Lucie blogged about her work to make documentation easily accessible while you code here.
Umang blogged about his work to improve our word completion engine here.
You can do some pretty flashy things with Dazzle. Tonight I added the missing pieces to be able to make widgets look like they transition between parents.
The following is a video of moving a GtkTextView from one GtkStack to another and flying between those containers. Compare this to GtkStack transitions that can only transition between their children, not their ancestors. Fun!
There really is a lot of code in libdazzle already. So occasionally it makes sense to spotlight some things you might be interested in using.
Today, while working on various Builder redesigns, I got frustrated with a common downfall of GAction as used in Gtk applications. Say you have a UI split up into two sections: A Header Bar and Content Area. Very typical of a window.
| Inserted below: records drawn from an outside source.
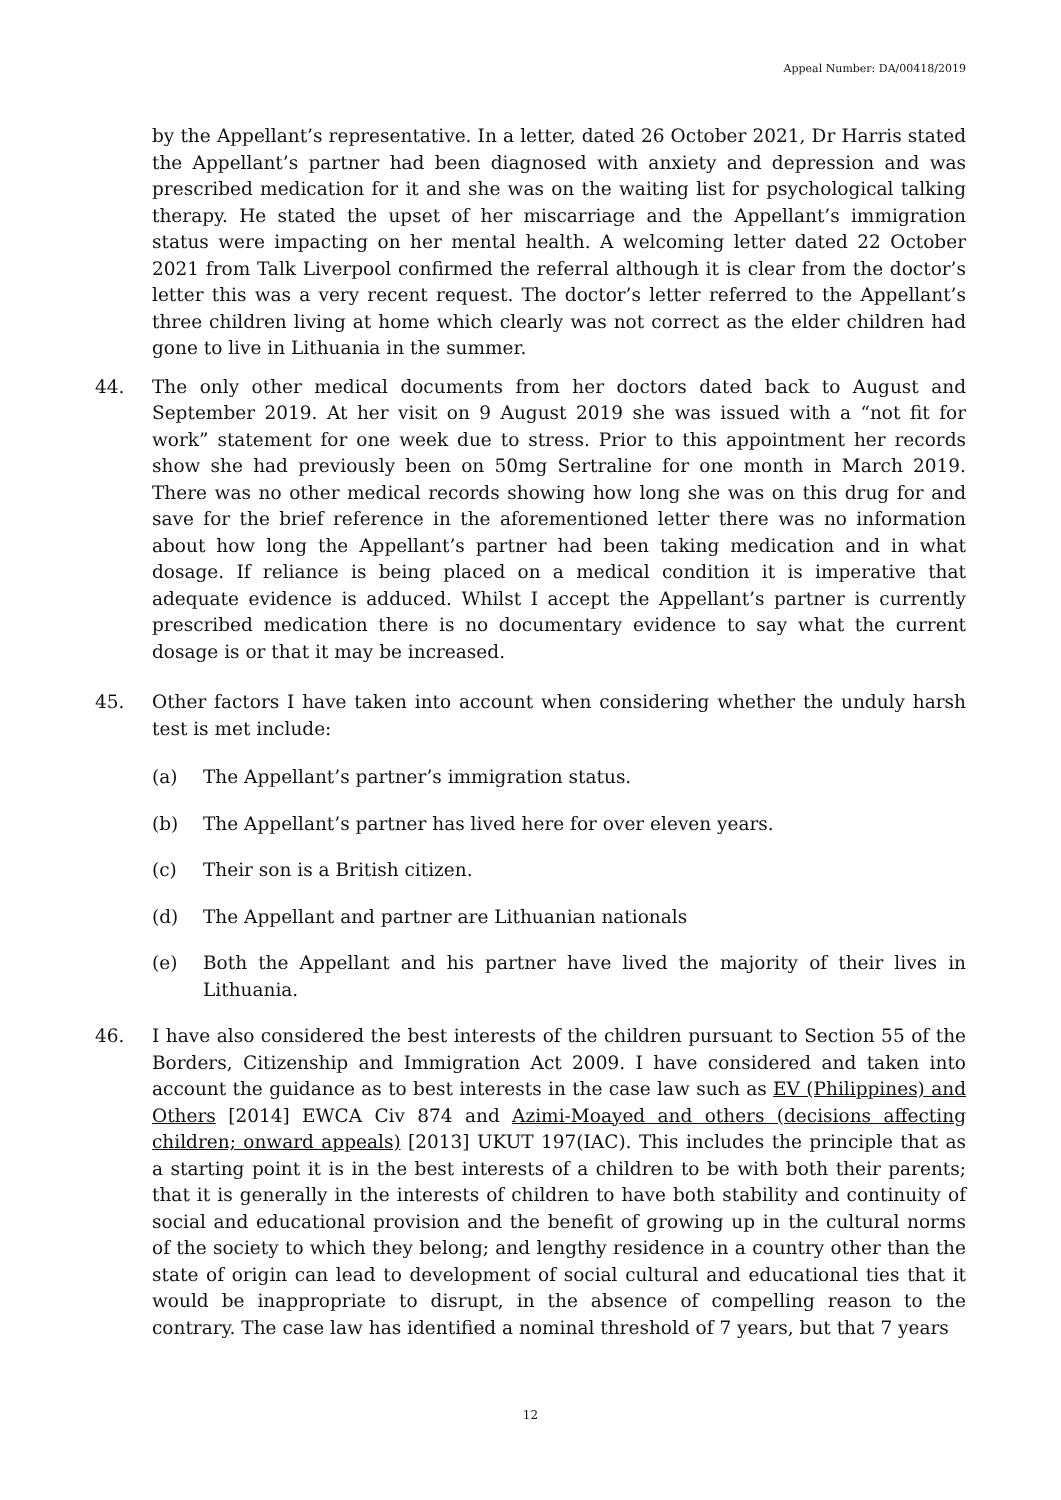Appeal Number: DA/00418/2019
by the Appellant’s representative. In a letter, dated 26 October 2021, Dr Harris stated the Appellant’s partner had been diagnosed with anxiety and depression and was prescribed medication for it and she was on the waiting list for psychological talking therapy. He stated the upset of her miscarriage and the Appellant’s immigration status were impacting on her mental health. A welcoming letter dated 22 October 2021 from Talk Liverpool confirmed the referral although it is clear from the doctor’s letter this was a very recent request. The doctor’s letter referred to the Appellant’s three children living at home which clearly was not correct as the elder children had gone to live in Lithuania in the summer.
44. The only other medical documents from her doctors dated back to August and September 2019. At her visit on 9 August 2019 she was issued with a “not fit for work” statement for one week due to stress. Prior to this appointment her records show she had previously been on 50mg Sertraline for one month in March 2019. There was no other medical records showing how long she was on this drug for and save for the brief reference in the aforementioned letter there was no information about how long the Appellant’s partner had been taking medication and in what dosage. If reliance is being placed on a medical condition it is imperative that adequate evidence is adduced. Whilst I accept the Appellant’s partner is currently prescribed medication there is no documentary evidence to say what the current dosage is or that it may be increased.
45. Other factors I have taken into account when considering whether the unduly harsh test is met include:
(a) The Appellant’s partner’s immigration status.
(b) The Appellant’s partner has lived here for over eleven years.
(c) Their son is a British citizen.
(d) The Appellant and partner are Lithuanian nationals
(e) Both the Appellant and his partner have lived the majority of their lives in Lithuania.
46. I have also considered the best interests of the children pursuant to Section 55 of the Borders, Citizenship and Immigration Act 2009. I have considered and taken into account the guidance as to best interests in the case law such as EV (Philippines) and Others [2014] EWCA Civ 874 and Azimi-Moayed and others (decisions affecting children; onward appeals) [2013] UKUT 197(IAC). This includes the principle that as a starting point it is in the best interests of a children to be with both their parents; that it is generally in the interests of children to have both stability and continuity of social and educational provision and the benefit of growing up in the cultural norms of the society to which they belong; and lengthy residence in a country other than the state of origin can lead to development of social cultural and educational ties that it would be inappropriate to disrupt, in the absence of compelling reason to the contrary. The case law has identified a nominal threshold of 7 years, but that 7 years
12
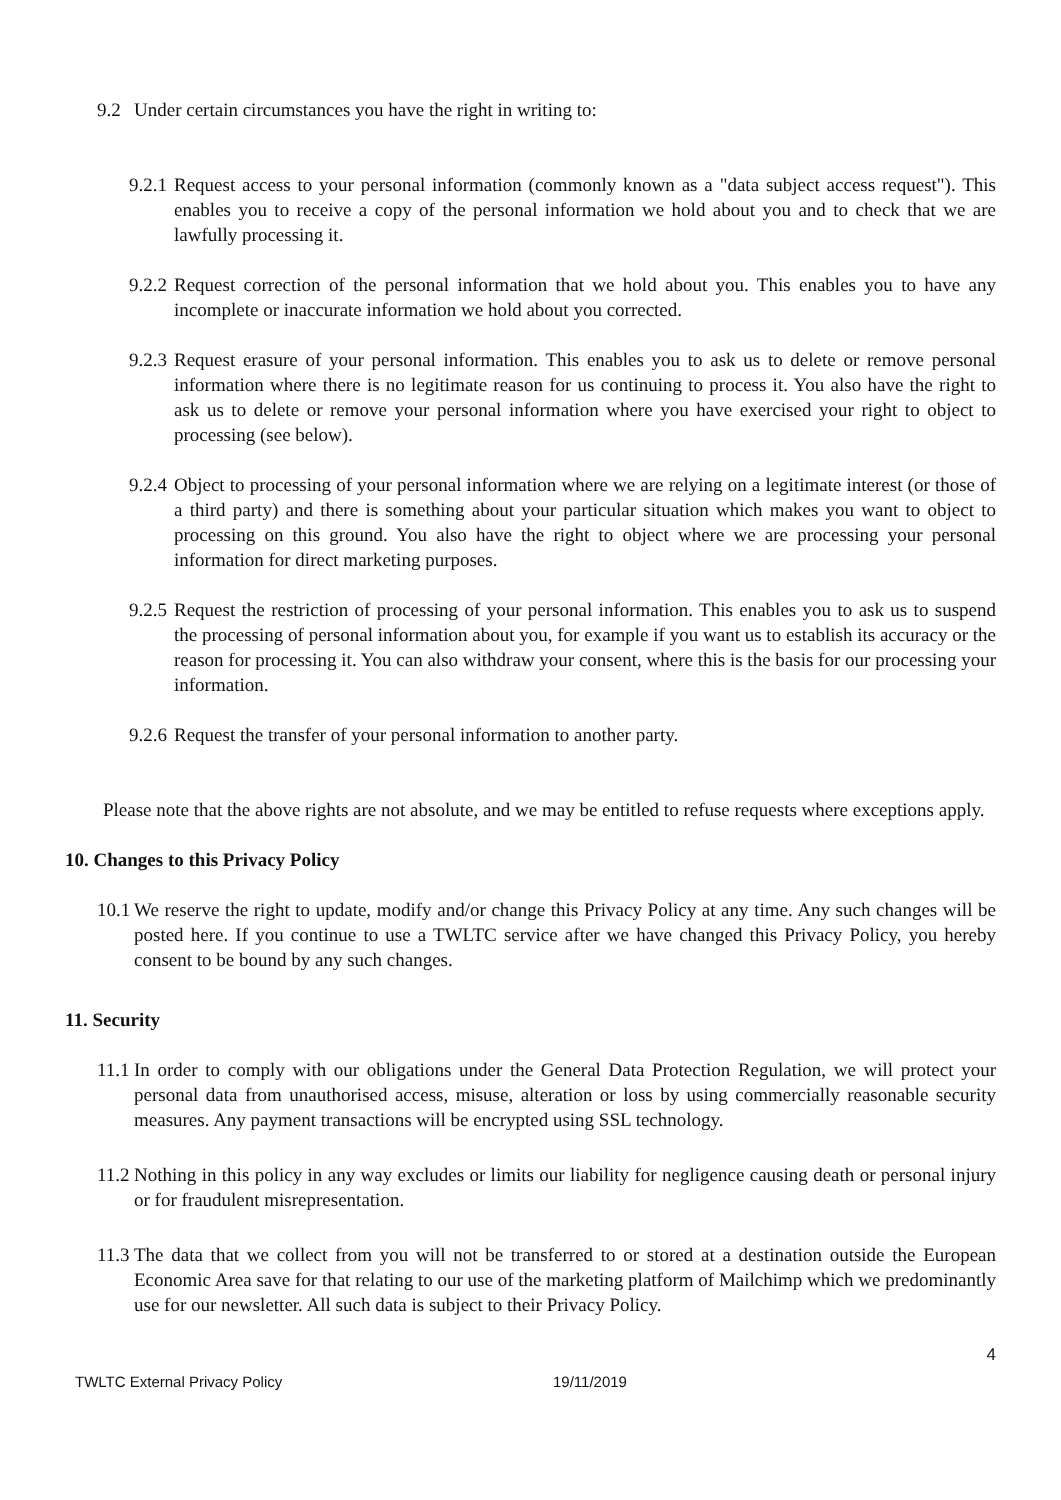9.2 Under certain circumstances you have the right in writing to:
9.2.1 Request access to your personal information (commonly known as a "data subject access request"). This enables you to receive a copy of the personal information we hold about you and to check that we are lawfully processing it.
9.2.2 Request correction of the personal information that we hold about you. This enables you to have any incomplete or inaccurate information we hold about you corrected.
9.2.3 Request erasure of your personal information. This enables you to ask us to delete or remove personal information where there is no legitimate reason for us continuing to process it. You also have the right to ask us to delete or remove your personal information where you have exercised your right to object to processing (see below).
9.2.4 Object to processing of your personal information where we are relying on a legitimate interest (or those of a third party) and there is something about your particular situation which makes you want to object to processing on this ground. You also have the right to object where we are processing your personal information for direct marketing purposes.
9.2.5 Request the restriction of processing of your personal information. This enables you to ask us to suspend the processing of personal information about you, for example if you want us to establish its accuracy or the reason for processing it. You can also withdraw your consent, where this is the basis for our processing your information.
9.2.6 Request the transfer of your personal information to another party.
Please note that the above rights are not absolute, and we may be entitled to refuse requests where exceptions apply.
10. Changes to this Privacy Policy
10.1 We reserve the right to update, modify and/or change this Privacy Policy at any time. Any such changes will be posted here. If you continue to use a TWLTC service after we have changed this Privacy Policy, you hereby consent to be bound by any such changes.
11. Security
11.1 In order to comply with our obligations under the General Data Protection Regulation, we will protect your personal data from unauthorised access, misuse, alteration or loss by using commercially reasonable security measures. Any payment transactions will be encrypted using SSL technology.
11.2 Nothing in this policy in any way excludes or limits our liability for negligence causing death or personal injury or for fraudulent misrepresentation.
11.3 The data that we collect from you will not be transferred to or stored at a destination outside the European Economic Area save for that relating to our use of the marketing platform of Mailchimp which we predominantly use for our newsletter. All such data is subject to their Privacy Policy.
4
TWLTC External Privacy Policy 19/11/2019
But it’s also very typical of an editor where you have the code editor below widgetry describing and performing actions on that view.
The way the GtkActionMuxer works is by following the widget hierarchy to resolve GActions. Since the HeaderBar is a sibling to the content area (and not a direct ancestor) you cannot activate those actions. It would be nice for the muxer to gain more complex support, but until then… Dazzle.
It does what most of us do already, copy the action groups between widgets so they can be activated.
// my_countainer should be either your headerbar or parent of it
// my_view is your view containing the attached action groups
// the mux key is used to remove old action groups
"a mux key");
Exciting, I know.
The number of times I’ve been asked if Gtk has a GtkPaned that can have multiple handles is pretty high. So last year, while working on Builder’s panel engine, I made one. It also gained some new features this week as part of our Builder redesign.
It knows how to handle minimum sizes, natural sizes, expanding, dragging, and lots of other tricky bits. There are lots of really annoying bits about GtkPaned from it’s early days that make it a pain when dealing with window resizes. MultiPaned tries to address many of those and do the right thing by default.
It should be strictly a step up from using GtkPaned of GtkPaned of GtkPaned.